We locate and contact people and establishments in the real world by using phone books. On the Internet, what works as a phone book is called the Domain Name System. This system helps identify and locate various resources on the World Wide Web, independent of the physical location of the computer or set of computers that actually contain these resources. On the one hand, these resources are assigned domain names that are text identification labels like 'example.org', and on the other is its binary numerical equivalent like '184.108.40.206'. This numerical identification is what is known as the Internet Protocol Address or IP Address.
Another identifying label is the host name. These are labels assigned to specific host computers. Host names are a subset within the larger set of domain names, and both are used to form a part of a Uniform Resource Locator (URL). A URL specifies the location of a discrete and identified resource and the means to reach it. It is more commonly known as a web address: 'www.example.org'. Currently there is no method to directly convert IP Addresses to URLs.

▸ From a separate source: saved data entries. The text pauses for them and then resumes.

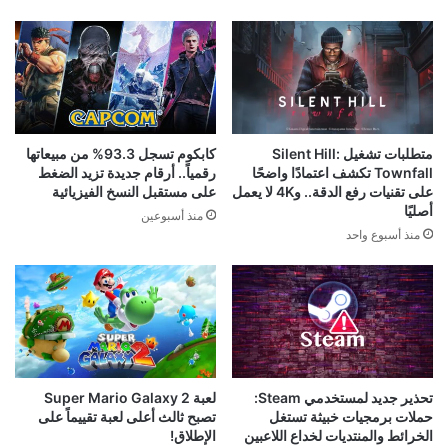
متطلبات تشغيل Silent Hill:
كابكوم تسجل 93.3% من مبيعاتها
Townfall تكشف اعتمادًا واضحًا
رقمياً.. أرقام جديدة تزيد الضغط
على تقنيات رفع الدقة.. و4K لا يعمل
على مستقبل النسخ الفيزيائية
أصليًا
منذ أسبوعين
منذ أسبوع واحد
تحذير جديد لمستخدمي Steam:
لعبة Super Mario Galaxy 2
حملات برمجيات خبيثة تستغل
تصبح ثالث أعلى لعبة تقييماً على
الخرائط والمنتديات لخداع اللاعبين
الإطلاق!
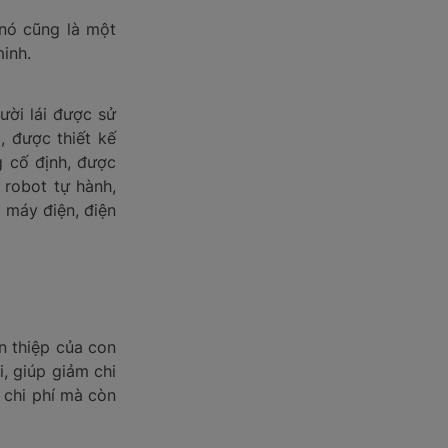
nó cũng là một
inh.
ười lái được sử
, được thiết kế
 cố định, được
 robot tự hành,
 máy điện, điện
n thiệp của con
, giúp giảm chi
 chi phí mà còn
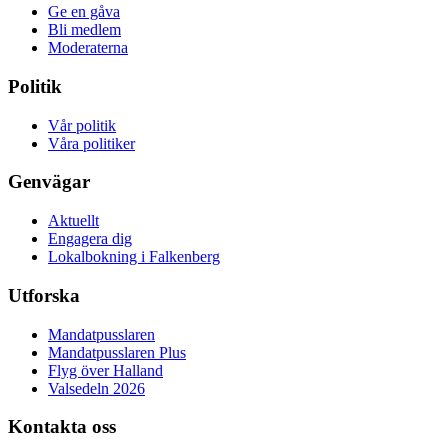
Ge en gåva
Bli medlem
Moderaterna
Politik
Vår politik
Våra politiker
Genvägar
Aktuellt
Engagera dig
Lokalbokning i Falkenberg
Utforska
Mandatpusslaren
Mandatpusslaren Plus
Flyg över Halland
Valsedeln 2026
Kontakta oss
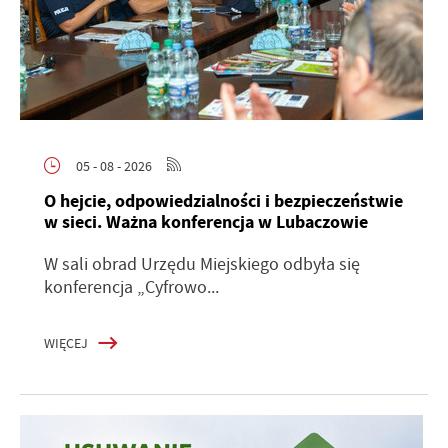
05 - 08 - 2026
O hejcie, odpowiedzialności i bezpieczeństwie
w sieci. Ważna konferencja w Lubaczowie
W sali obrad Urzędu Miejskiego odbyła się
konferencja „Cyfrowo...
WIĘCEJ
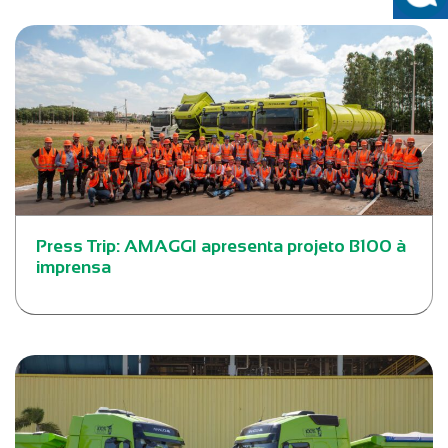
Press Trip: AMAGGI apresenta projeto B100 à
imprensa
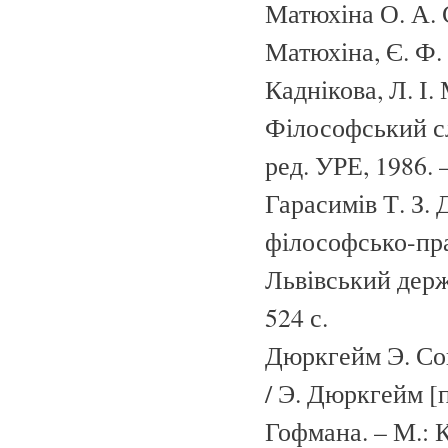
Матюхіна О. А. 
Матюхіна, Є. Ф. 
Каднікова, Л. І.
Філософський сло
ред. УРЕ, 1986. –
Гарасимів Т. З. 
філософсько-прав
Львівський держ
524 с.
Дюркгейм Э. Соц
/ Э. Дюркгейм [п
Гофмана. – М.: К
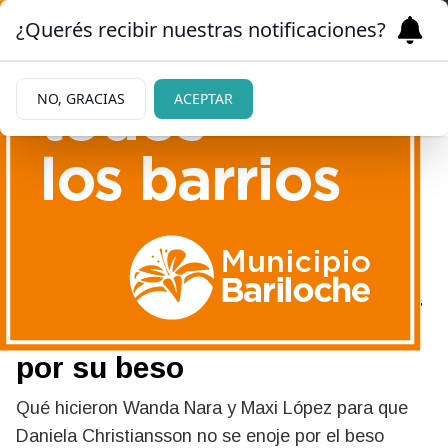
¿Querés recibir nuestras notificaciones?
NO, GRACIAS
ACEPTAR
|
SORPRENDIERON
02/06/2026
El secreto de Wanda Nara y
Maxi López para que Daniela
Christiansson no se enoje
por su beso
Qué hicieron Wanda Nara y Maxi López para que
Daniela Christiansson no se enoje por el beso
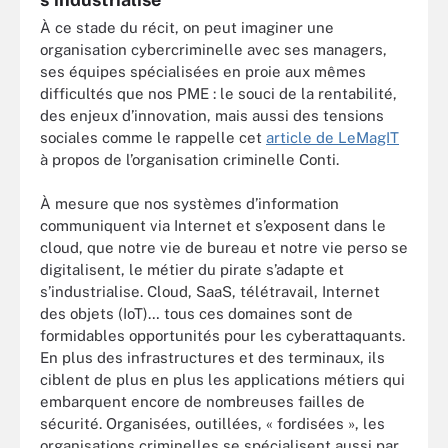
À ce stade du récit, on peut imaginer une
organisation cybercriminelle avec ses managers,
ses équipes spécialisées en proie aux mêmes
difficultés que nos PME : le souci de la rentabilité,
des enjeux d’innovation, mais aussi des tensions
sociales comme le rappelle cet
article de LeMagIT
à propos de l’organisation criminelle Conti.
À mesure que nos systèmes d’information
communiquent via Internet et s’exposent dans le
cloud, que notre vie de bureau et notre vie perso se
digitalisent, le métier du pirate s’adapte et
s’industrialise. Cloud, SaaS, télétravail, Internet
des objets (IoT)… tous ces domaines sont de
formidables opportunités pour les cyberattaquants.
En plus des infrastructures et des terminaux, ils
ciblent de plus en plus les applications métiers qui
embarquent encore de nombreuses failles de
sécurité. Organisées, outillées, « fordisées », les
organisations criminelles se spécialisent aussi par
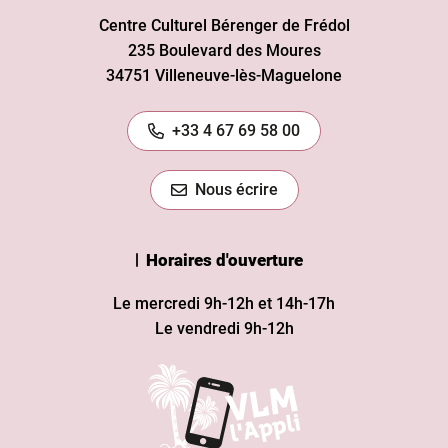
Centre Culturel Bérenger de Frédol
235 Boulevard des Moures
34751 Villeneuve-lès-Maguelone
+33 4 67 69 58 00
Nous écrire
Horaires d'ouverture
Le mercredi 9h-12h et 14h-17h
Le vendredi 9h-12h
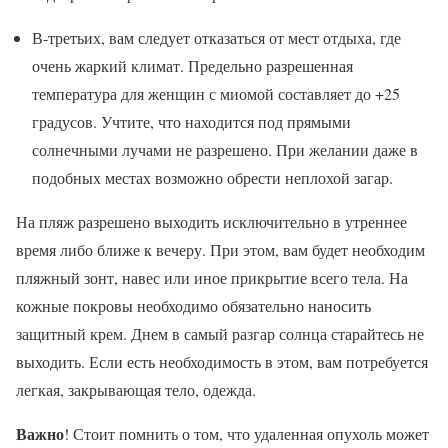
В-третьих, вам следует отказаться от мест отдыха, где
очень жаркий климат. Предельно разрешенная
температура для женщин с миомой составляет до +25
градусов. Учтите, что находится под прямыми
солнечными лучами не разрешено. При желании даже в
подобных местах возможно обрести неплохой загар.
На пляж разрешено выходить исключительно в утреннее
время либо ближе к вечеру. При этом, вам будет необходим
пляжный зонт, навес или иное прикрытие всего тела. На
кожные покровы необходимо обязательно наносить
защитный крем. Днем в самый разгар солнца старайтесь не
выходить. Если есть необходимость в этом, вам потребуется
легкая, закрывающая тело, одежда.
Важно
! Стоит помнить о том, что удаленная опухоль может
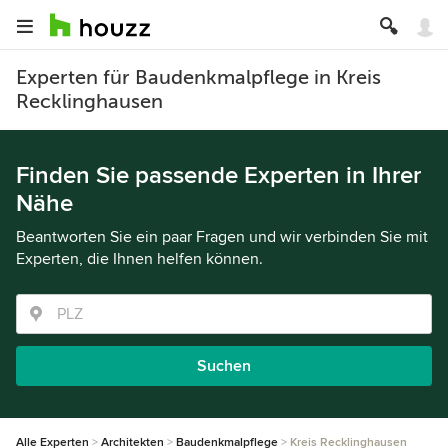
Experten für Baudenkmalpflege in Kreis
Recklinghausen
Finden Sie passende Experten in Ihrer
Nähe
Beantworten Sie ein paar Fragen und wir verbinden Sie mit
Experten, die Ihnen helfen können.
Suchen
Alle Experten
Architekten
Baudenkmalpflege
Kreis Recklinghausen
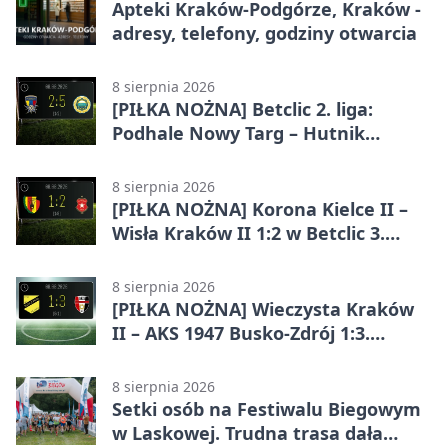
Apteki Kraków-Podgórze, Kraków -
adresy, telefony, godziny otwarcia
8 sierpnia 2026
[PIŁKA NOŻNA] Betclic 2. liga:
Podhale Nowy Targ – Hutnik
Kraków 2:5. Krakowianie z
efektownym zwycięstwem
8 sierpnia 2026
[PIŁKA NOŻNA] Korona Kielce II –
Wisła Kraków II 1:2 w Betclic 3.
Lidze Grupa 4 (Grupa IV). Wisła
odwróciła losy meczu
8 sierpnia 2026
[PIŁKA NOŻNA] Wieczysta Kraków
II – AKS 1947 Busko-Zdrój 1:3.
Goście zabrali punkty w Betclic 3.
Liga Grupa 4 (Grupa IV)
8 sierpnia 2026
Setki osób na Festiwalu Biegowym
w Laskowej. Trudna trasa dała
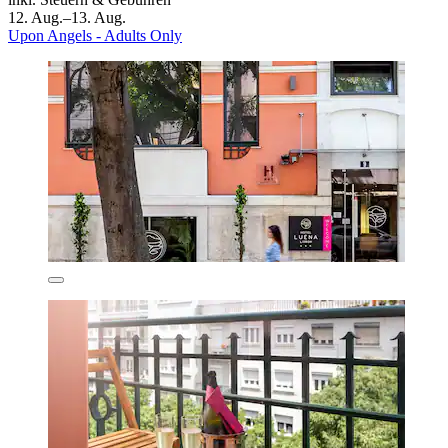
12. Aug.–13. Aug.
Upon Angels - Adults Only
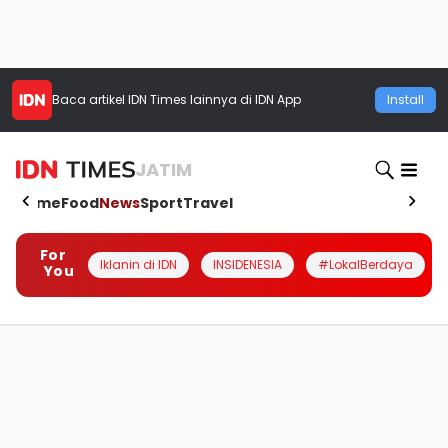
Baca artikel
IDN Times
lainnya di IDN App
Install
JATIM
Home
Food
News
Sport
Travel
For
Iklanin di IDN
INSIDENESIA
#LokalBerdaya
You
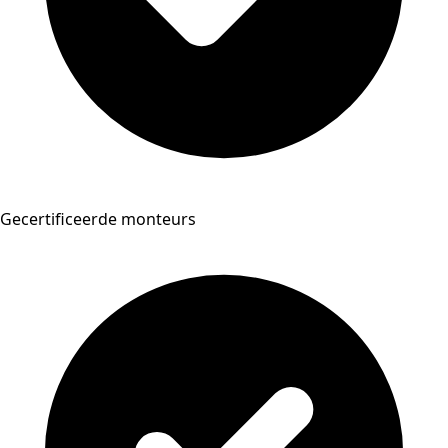
Gecertificeerde monteurs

What can be uncovered is the equivalent host or domain name of an IP Address.
1. Perform a reverse resolve operation.
This procedure is also known as a reverse lookup or a reverse DNS lookup. There are many web based tools that can perform this operation. Basically all you do is type an IP address in the site's search input field, and results of the lookup are reported back to you. To completely confirm that there is a one-to-one correspondence between the IP address and domain name, you should also do the opposite - enter the domain name and check if the same IP address is reported. This secondary procedure is called a 'forward confirmed reverse DNS' and can be viewed as a lesser form of authentication. Most web based tools that do domain name lookups also include 'whois' data, which reveals the individual or corporate identity that owns the domain name.
2. Perform a traceroute.
Traceroute or tracert is a Windows-based tool that can track down, through the network, the particular path a message will take to reach a specified target. The source computer (you) will send out an Internet Control Message Protocol (ICMP) with a Time-To-Live (TTL) value. Every router that the ICMP passes through will subtract 1 from the TTL value. When the TTL value reaches zero or the ICMP sent out reaches its target destination, a message is sent back to the source computer. This tool is executable in the command line mode of a Windows-based system. You basically type in the complete IP address with a colon at the end and specify the port number after the colon. 80 is the port used to access the web. For example: xxx.xxx.xxx.xxx:80. Then type in 'tracert ip address'. The feedback report should reveal to you the domain or host name corresponding to the IP Address.
As mentioned earlier, domain names are only part of an entire URL, which can run long if it includes search string queries or if it refers to specific subpages. But a domain name or host name can already tell you a lot, and you can look further by using common search engines to seek other information related to what you find in the 'whois' part of the DNS lookup.